**** Entries supplied ****

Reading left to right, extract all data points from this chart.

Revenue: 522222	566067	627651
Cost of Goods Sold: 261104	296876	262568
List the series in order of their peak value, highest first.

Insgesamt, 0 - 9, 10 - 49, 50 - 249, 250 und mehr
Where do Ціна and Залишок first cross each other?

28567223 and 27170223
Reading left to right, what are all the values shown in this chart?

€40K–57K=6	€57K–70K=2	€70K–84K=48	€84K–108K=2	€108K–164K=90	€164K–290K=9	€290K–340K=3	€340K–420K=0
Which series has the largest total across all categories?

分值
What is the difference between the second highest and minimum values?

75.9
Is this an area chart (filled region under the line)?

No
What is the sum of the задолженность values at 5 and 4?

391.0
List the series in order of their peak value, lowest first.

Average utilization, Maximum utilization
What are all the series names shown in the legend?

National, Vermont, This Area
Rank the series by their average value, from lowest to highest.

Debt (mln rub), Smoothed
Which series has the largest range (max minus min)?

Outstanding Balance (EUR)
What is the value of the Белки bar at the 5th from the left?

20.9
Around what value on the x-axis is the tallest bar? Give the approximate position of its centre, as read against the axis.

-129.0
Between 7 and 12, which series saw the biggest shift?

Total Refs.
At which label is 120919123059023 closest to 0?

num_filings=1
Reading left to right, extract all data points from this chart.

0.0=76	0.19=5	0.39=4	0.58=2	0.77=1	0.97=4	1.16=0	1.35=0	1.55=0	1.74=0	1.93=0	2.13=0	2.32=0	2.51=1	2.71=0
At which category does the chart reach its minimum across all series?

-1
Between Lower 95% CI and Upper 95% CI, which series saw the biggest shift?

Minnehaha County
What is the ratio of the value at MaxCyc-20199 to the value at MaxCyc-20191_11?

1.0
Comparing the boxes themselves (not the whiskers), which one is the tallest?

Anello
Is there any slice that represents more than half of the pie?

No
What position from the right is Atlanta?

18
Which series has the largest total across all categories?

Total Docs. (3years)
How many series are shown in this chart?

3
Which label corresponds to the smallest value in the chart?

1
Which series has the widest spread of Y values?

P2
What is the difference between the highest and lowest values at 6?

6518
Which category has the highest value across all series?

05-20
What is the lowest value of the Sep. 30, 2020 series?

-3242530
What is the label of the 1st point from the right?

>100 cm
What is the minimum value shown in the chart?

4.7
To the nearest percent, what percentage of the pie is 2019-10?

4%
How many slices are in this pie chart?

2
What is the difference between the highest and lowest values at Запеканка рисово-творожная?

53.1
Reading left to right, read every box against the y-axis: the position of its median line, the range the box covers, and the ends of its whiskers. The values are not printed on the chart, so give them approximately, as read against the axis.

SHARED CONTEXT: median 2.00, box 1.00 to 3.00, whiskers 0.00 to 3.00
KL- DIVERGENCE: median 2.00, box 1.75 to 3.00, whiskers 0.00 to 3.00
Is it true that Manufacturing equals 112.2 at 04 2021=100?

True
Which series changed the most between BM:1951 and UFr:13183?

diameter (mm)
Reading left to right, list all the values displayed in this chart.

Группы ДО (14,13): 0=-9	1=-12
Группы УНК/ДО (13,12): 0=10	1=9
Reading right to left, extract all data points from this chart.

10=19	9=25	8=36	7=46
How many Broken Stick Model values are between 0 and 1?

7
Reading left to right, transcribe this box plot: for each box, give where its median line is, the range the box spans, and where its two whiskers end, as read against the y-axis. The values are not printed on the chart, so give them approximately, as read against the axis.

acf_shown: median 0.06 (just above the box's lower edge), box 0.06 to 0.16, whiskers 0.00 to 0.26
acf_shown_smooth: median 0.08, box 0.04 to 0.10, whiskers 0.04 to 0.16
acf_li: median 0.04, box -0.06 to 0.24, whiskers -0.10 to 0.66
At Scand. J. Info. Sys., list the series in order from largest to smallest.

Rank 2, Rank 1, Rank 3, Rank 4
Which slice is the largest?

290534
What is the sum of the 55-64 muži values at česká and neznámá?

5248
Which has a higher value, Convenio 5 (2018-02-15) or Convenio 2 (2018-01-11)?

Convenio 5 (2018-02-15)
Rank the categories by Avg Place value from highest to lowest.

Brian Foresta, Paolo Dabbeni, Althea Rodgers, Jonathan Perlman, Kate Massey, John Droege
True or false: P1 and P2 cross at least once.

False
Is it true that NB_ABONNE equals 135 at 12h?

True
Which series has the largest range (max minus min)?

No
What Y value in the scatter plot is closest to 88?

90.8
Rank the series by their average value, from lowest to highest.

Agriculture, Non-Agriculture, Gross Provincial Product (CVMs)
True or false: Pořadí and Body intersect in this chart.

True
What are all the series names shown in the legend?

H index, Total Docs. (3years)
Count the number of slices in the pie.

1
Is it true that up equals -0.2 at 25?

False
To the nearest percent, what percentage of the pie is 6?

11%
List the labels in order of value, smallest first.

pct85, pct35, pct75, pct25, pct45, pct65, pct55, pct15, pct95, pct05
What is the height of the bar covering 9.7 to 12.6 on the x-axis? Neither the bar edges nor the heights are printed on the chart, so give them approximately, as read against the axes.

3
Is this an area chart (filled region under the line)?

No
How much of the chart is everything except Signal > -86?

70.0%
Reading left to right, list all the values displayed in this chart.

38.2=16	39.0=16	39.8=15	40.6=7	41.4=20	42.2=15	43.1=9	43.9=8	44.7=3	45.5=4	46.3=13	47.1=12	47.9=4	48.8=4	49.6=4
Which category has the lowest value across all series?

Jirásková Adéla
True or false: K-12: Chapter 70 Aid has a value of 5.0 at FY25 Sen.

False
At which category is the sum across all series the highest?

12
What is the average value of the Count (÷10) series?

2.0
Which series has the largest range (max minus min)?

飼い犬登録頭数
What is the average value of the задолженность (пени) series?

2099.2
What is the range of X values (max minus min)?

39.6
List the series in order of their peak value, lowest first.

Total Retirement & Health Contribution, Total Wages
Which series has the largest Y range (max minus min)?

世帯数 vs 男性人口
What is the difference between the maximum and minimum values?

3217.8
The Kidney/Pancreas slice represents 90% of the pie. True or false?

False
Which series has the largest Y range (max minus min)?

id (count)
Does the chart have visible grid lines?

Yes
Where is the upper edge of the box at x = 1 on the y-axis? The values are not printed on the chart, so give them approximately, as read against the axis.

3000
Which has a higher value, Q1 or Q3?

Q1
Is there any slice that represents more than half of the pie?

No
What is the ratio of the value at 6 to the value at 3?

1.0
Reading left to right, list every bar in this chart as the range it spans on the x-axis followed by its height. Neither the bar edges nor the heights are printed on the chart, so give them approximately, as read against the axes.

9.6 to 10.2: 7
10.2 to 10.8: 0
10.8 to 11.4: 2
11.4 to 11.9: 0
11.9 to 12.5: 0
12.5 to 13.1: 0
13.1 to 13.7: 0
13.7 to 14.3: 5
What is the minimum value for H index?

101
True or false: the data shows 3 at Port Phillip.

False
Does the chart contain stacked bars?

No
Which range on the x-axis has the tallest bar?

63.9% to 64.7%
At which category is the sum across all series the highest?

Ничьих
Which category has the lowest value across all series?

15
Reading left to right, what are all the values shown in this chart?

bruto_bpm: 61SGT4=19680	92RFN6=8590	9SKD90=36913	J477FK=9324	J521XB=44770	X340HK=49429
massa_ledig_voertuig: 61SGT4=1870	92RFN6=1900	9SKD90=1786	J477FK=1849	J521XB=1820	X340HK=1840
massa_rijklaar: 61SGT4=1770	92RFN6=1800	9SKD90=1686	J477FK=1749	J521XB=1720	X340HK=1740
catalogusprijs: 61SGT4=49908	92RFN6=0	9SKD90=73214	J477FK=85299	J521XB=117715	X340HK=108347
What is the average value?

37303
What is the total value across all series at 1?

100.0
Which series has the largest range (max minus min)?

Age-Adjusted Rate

****

Task directions >>
Copy out every row above word for word, without changing anything.

Answer box >>
Reading left to right, extract all data points from this chart.

Revenue: 522222	566067	627651
Cost of Goods Sold: 261104	296876	262568
List the series in order of their peak value, highest first.

Insgesamt, 0 - 9, 10 - 49, 50 - 249, 250 und mehr
Where do Ціна and Залишок first cross each other?

28567223 and 27170223
Reading left to right, what are all the values shown in this chart?

€40K–57K=6	€57K–70K=2	€70K–84K=48	€84K–108K=2	€108K–164K=90	€164K–290K=9	€290K–340K=3	€340K–420K=0
Which series has the largest total across all categories?

分值
What is the difference between the second highest and minimum values?

75.9
Is this an area chart (filled region under the line)?

No
What is the sum of the задолженность values at 5 and 4?

391.0
List the series in order of their peak value, lowest first.

Average utilization, Maximum utilization
What are all the series names shown in the legend?

National, Vermont, This Area
Rank the series by their average value, from lowest to highest.

Debt (mln rub), Smoothed
Which series has the largest range (max minus min)?

Outstanding Balance (EUR)
What is the value of the Белки bar at the 5th from the left?

20.9
Around what value on the x-axis is the tallest bar? Give the approximate position of its centre, as read against the axis.

-129.0
Between 7 and 12, which series saw the biggest shift?

Total Refs.
At which label is 120919123059023 closest to 0?

num_filings=1
Reading left to right, extract all data points from this chart.

0.0=76	0.19=5	0.39=4	0.58=2	0.77=1	0.97=4	1.16=0	1.35=0	1.55=0	1.74=0	1.93=0	2.13=0	2.32=0	2.51=1	2.71=0
At which category does the chart reach its minimum across all series?

-1
Between Lower 95% CI and Upper 95% CI, which series saw the biggest shift?

Minnehaha County
What is the ratio of the value at MaxCyc-20199 to the value at MaxCyc-20191_11?

1.0
Comparing the boxes themselves (not the whiskers), which one is the tallest?

Anello
Is there any slice that represents more than half of the pie?

No
What position from the right is Atlanta?

18
Which series has the largest total across all categories?

Total Docs. (3years)
How many series are shown in this chart?

3
Which label corresponds to the smallest value in the chart?

1
Which series has the widest spread of Y values?

P2
What is the difference between the highest and lowest values at 6?

6518
Which category has the highest value across all series?

05-20
What is the lowest value of the Sep. 30, 2020 series?

-3242530
What is the label of the 1st point from the right?

>100 cm
What is the minimum value shown in the chart?

4.7
To the nearest percent, what percentage of the pie is 2019-10?

4%
How many slices are in this pie chart?

2
What is the difference between the highest and lowest values at Запеканка рисово-творожная?

53.1
Reading left to right, read every box against the y-axis: the position of its median line, the range the box covers, and the ends of its whiskers. The values are not printed on the chart, so give them approximately, as read against the axis.

SHARED CONTEXT: median 2.00, box 1.00 to 3.00, whiskers 0.00 to 3.00
KL- DIVERGENCE: median 2.00, box 1.75 to 3.00, whiskers 0.00 to 3.00
Is it true that Manufacturing equals 112.2 at 04 2021=100?

True
Which series changed the most between BM:1951 and UFr:13183?

diameter (mm)
Reading left to right, list all the values displayed in this chart.

Группы ДО (14,13): 0=-9	1=-12
Группы УНК/ДО (13,12): 0=10	1=9
Reading right to left, extract all data points from this chart.

10=19	9=25	8=36	7=46
How many Broken Stick Model values are between 0 and 1?

7
Reading left to right, transcribe this box plot: for each box, give where its median line is, the range the box spans, and where its two whiskers end, as read against the y-axis. The values are not printed on the chart, so give them approximately, as read against the axis.

acf_shown: median 0.06 (just above the box's lower edge), box 0.06 to 0.16, whiskers 0.00 to 0.26
acf_shown_smooth: median 0.08, box 0.04 to 0.10, whiskers 0.04 to 0.16
acf_li: median 0.04, box -0.06 to 0.24, whiskers -0.10 to 0.66
At Scand. J. Info. Sys., list the series in order from largest to smallest.

Rank 2, Rank 1, Rank 3, Rank 4
Which slice is the largest?

290534
What is the sum of the 55-64 muži values at česká and neznámá?

5248
Which has a higher value, Convenio 5 (2018-02-15) or Convenio 2 (2018-01-11)?

Convenio 5 (2018-02-15)
Rank the categories by Avg Place value from highest to lowest.

Brian Foresta, Paolo Dabbeni, Althea Rodgers, Jonathan Perlman, Kate Massey, John Droege
True or false: P1 and P2 cross at least once.

False
Is it true that NB_ABONNE equals 135 at 12h?

True
Which series has the largest range (max minus min)?

No
What Y value in the scatter plot is closest to 88?

90.8
Rank the series by their average value, from lowest to highest.

Agriculture, Non-Agriculture, Gross Provincial Product (CVMs)
True or false: Pořadí and Body intersect in this chart.

True
What are all the series names shown in the legend?

H index, Total Docs. (3years)
Count the number of slices in the pie.

1
Is it true that up equals -0.2 at 25?

False
To the nearest percent, what percentage of the pie is 6?

11%
List the labels in order of value, smallest first.

pct85, pct35, pct75, pct25, pct45, pct65, pct55, pct15, pct95, pct05
What is the height of the bar covering 9.7 to 12.6 on the x-axis? Neither the bar edges nor the heights are printed on the chart, so give them approximately, as read against the axes.

3
Is this an area chart (filled region under the line)?

No
How much of the chart is everything except Signal > -86?

70.0%
Reading left to right, list all the values displayed in this chart.

38.2=16	39.0=16	39.8=15	40.6=7	41.4=20	42.2=15	43.1=9	43.9=8	44.7=3	45.5=4	46.3=13	47.1=12	47.9=4	48.8=4	49.6=4
Which category has the lowest value across all series?

Jirásková Adéla
True or false: K-12: Chapter 70 Aid has a value of 5.0 at FY25 Sen.

False
At which category is the sum across all series the highest?

12
What is the average value of the Count (÷10) series?

2.0
Which series has the largest range (max minus min)?

飼い犬登録頭数
What is the average value of the задолженность (пени) series?

2099.2
What is the range of X values (max minus min)?

39.6
List the series in order of their peak value, lowest first.

Total Retirement & Health Contribution, Total Wages
Which series has the largest Y range (max minus min)?

世帯数 vs 男性人口
What is the difference between the maximum and minimum values?

3217.8
The Kidney/Pancreas slice represents 90% of the pie. True or false?

False
Which series has the largest Y range (max minus min)?

id (count)
Does the chart have visible grid lines?

Yes
Where is the upper edge of the box at x = 1 on the y-axis? The values are not printed on the chart, so give them approximately, as read against the axis.

3000
Which has a higher value, Q1 or Q3?

Q1
Is there any slice that represents more than half of the pie?

No
What is the ratio of the value at 6 to the value at 3?

1.0
Reading left to right, list every bar in this chart as the range it spans on the x-axis followed by its height. Neither the bar edges nor the heights are printed on the chart, so give them approximately, as read against the axes.

9.6 to 10.2: 7
10.2 to 10.8: 0
10.8 to 11.4: 2
11.4 to 11.9: 0
11.9 to 12.5: 0
12.5 to 13.1: 0
13.1 to 13.7: 0
13.7 to 14.3: 5
What is the minimum value for H index?

101
True or false: the data shows 3 at Port Phillip.

False
Does the chart contain stacked bars?

No
Which range on the x-axis has the tallest bar?

63.9% to 64.7%
At which category is the sum across all series the highest?

Ничьих
Which category has the lowest value across all series?

15
Reading left to right, what are all the values shown in this chart?

bruto_bpm: 61SGT4=19680	92RFN6=8590	9SKD90=36913	J477FK=9324	J521XB=44770	X340HK=49429
massa_ledig_voertuig: 61SGT4=1870	92RFN6=1900	9SKD90=1786	J477FK=1849	J521XB=1820	X340HK=1840
massa_rijklaar: 61SGT4=1770	92RFN6=1800	9SKD90=1686	J477FK=1749	J521XB=1720	X340HK=1740
catalogusprijs: 61SGT4=49908	92RFN6=0	9SKD90=73214	J477FK=85299	J521XB=117715	X340HK=108347
What is the average value?

37303
What is the total value across all series at 1?

100.0
Which series has the largest range (max minus min)?

Age-Adjusted Rate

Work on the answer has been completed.